_Work to complete:_ Return the listing word for word, as given.

_Exercise input:_
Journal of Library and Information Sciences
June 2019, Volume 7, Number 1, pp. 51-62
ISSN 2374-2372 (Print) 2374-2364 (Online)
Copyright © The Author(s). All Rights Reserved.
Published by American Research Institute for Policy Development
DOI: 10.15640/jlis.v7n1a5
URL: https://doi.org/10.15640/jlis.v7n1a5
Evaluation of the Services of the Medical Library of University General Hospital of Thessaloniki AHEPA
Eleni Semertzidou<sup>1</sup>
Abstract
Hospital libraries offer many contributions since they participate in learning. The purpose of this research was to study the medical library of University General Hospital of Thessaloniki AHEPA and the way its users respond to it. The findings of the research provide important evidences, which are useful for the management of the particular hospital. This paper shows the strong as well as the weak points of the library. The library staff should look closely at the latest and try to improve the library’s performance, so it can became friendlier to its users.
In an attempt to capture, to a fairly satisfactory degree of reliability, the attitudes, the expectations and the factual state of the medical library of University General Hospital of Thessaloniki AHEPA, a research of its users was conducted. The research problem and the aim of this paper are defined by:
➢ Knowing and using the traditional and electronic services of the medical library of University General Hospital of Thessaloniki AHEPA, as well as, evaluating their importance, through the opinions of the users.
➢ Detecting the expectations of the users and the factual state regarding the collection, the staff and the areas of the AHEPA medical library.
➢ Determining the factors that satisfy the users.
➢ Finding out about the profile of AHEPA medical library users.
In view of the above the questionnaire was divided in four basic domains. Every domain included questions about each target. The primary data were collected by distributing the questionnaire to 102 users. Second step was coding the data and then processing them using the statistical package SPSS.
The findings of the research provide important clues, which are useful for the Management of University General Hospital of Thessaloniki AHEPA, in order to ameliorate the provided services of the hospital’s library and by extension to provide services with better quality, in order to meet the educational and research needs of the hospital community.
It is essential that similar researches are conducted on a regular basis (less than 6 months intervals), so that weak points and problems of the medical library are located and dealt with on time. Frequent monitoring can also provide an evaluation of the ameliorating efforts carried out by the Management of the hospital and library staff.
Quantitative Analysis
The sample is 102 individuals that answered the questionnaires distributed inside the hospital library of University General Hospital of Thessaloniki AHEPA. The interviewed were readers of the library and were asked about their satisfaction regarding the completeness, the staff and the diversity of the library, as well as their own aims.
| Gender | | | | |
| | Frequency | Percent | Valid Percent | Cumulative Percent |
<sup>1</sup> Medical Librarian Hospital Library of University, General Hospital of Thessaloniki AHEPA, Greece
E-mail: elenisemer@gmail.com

_Written response:_
Journal of Library and Information Sciences
June 2019, Volume 7, Number 1, pp. 51-62
ISSN 2374-2372 (Print) 2374-2364 (Online)
Copyright © The Author(s). All Rights Reserved.
Published by American Research Institute for Policy Development
DOI: 10.15640/jlis.v7n1a5
URL: https://doi.org/10.15640/jlis.v7n1a5
Evaluation of the Services of the Medical Library of University General Hospital of Thessaloniki AHEPA
Eleni Semertzidou<sup>1</sup>
Abstract
Hospital libraries offer many contributions since they participate in learning. The purpose of this research was to study the medical library of University General Hospital of Thessaloniki AHEPA and the way its users respond to it. The findings of the research provide important evidences, which are useful for the management of the particular hospital. This paper shows the strong as well as the weak points of the library. The library staff should look closely at the latest and try to improve the library’s performance, so it can became friendlier to its users.
In an attempt to capture, to a fairly satisfactory degree of reliability, the attitudes, the expectations and the factual state of the medical library of University General Hospital of Thessaloniki AHEPA, a research of its users was conducted. The research problem and the aim of this paper are defined by:
➢ Knowing and using the traditional and electronic services of the medical library of University General Hospital of Thessaloniki AHEPA, as well as, evaluating their importance, through the opinions of the users.
➢ Detecting the expectations of the users and the factual state regarding the collection, the staff and the areas of the AHEPA medical library.
➢ Determining the factors that satisfy the users.
➢ Finding out about the profile of AHEPA medical library users.
In view of the above the questionnaire was divided in four basic domains. Every domain included questions about each target. The primary data were collected by distributing the questionnaire to 102 users. Second step was coding the data and then processing them using the statistical package SPSS.
The findings of the research provide important clues, which are useful for the Management of University General Hospital of Thessaloniki AHEPA, in order to ameliorate the provided services of the hospital’s library and by extension to provide services with better quality, in order to meet the educational and research needs of the hospital community.
It is essential that similar researches are conducted on a regular basis (less than 6 months intervals), so that weak points and problems of the medical library are located and dealt with on time. Frequent monitoring can also provide an evaluation of the ameliorating efforts carried out by the Management of the hospital and library staff.
Quantitative Analysis
The sample is 102 individuals that answered the questionnaires distributed inside the hospital library of University General Hospital of Thessaloniki AHEPA. The interviewed were readers of the library and were asked about their satisfaction regarding the completeness, the staff and the diversity of the library, as well as their own aims.
| Gender | | | | |
| | Frequency | Percent | Valid Percent | Cumulative Percent |
<sup>1</sup> Medical Librarian Hospital Library of University, General Hospital of Thessaloniki AHEPA, Greece
E-mail: elenisemer@gmail.com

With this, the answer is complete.